**ABOUT THIS TASK**
The answer must consist of every line below that holds the word "thiết".

**DATA SHOWN**
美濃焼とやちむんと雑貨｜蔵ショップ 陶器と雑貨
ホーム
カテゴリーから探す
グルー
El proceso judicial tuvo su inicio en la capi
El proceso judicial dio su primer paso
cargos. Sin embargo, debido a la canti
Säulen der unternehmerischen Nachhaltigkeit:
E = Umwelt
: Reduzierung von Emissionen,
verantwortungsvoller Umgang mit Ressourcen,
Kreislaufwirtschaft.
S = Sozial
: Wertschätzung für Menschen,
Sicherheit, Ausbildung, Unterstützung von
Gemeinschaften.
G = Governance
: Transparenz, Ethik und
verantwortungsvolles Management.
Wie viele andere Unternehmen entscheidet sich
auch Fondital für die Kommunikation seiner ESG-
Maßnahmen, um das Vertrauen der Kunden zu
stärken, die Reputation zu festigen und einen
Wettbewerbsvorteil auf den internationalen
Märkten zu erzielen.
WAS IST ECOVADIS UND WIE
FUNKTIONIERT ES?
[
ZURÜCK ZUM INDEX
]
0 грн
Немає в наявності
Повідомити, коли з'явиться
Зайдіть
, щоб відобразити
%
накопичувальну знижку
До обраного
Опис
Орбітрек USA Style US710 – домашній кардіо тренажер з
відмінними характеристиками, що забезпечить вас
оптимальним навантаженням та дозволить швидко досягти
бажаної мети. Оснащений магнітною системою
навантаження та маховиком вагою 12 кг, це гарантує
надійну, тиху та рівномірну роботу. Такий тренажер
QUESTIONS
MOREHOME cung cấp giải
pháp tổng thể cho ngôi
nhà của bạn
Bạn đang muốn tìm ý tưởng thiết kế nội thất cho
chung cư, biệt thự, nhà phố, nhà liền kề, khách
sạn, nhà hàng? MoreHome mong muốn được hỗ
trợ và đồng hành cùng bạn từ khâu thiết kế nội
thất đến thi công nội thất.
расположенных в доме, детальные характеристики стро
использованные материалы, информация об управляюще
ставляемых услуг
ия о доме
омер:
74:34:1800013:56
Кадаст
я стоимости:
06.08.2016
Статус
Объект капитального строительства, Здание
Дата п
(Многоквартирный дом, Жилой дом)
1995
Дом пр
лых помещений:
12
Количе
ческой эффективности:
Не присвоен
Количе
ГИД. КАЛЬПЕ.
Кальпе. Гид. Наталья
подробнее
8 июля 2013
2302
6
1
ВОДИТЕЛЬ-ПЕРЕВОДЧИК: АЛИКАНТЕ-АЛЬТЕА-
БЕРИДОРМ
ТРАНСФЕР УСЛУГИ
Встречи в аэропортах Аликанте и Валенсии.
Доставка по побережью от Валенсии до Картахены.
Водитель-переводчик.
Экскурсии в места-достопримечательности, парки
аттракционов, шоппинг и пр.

**RESULT BELOW**
Bạn đang muốn tìm ý tưởng thiết kế nội thất cho
trợ và đồng hành cùng bạn từ khâu thiết kế nội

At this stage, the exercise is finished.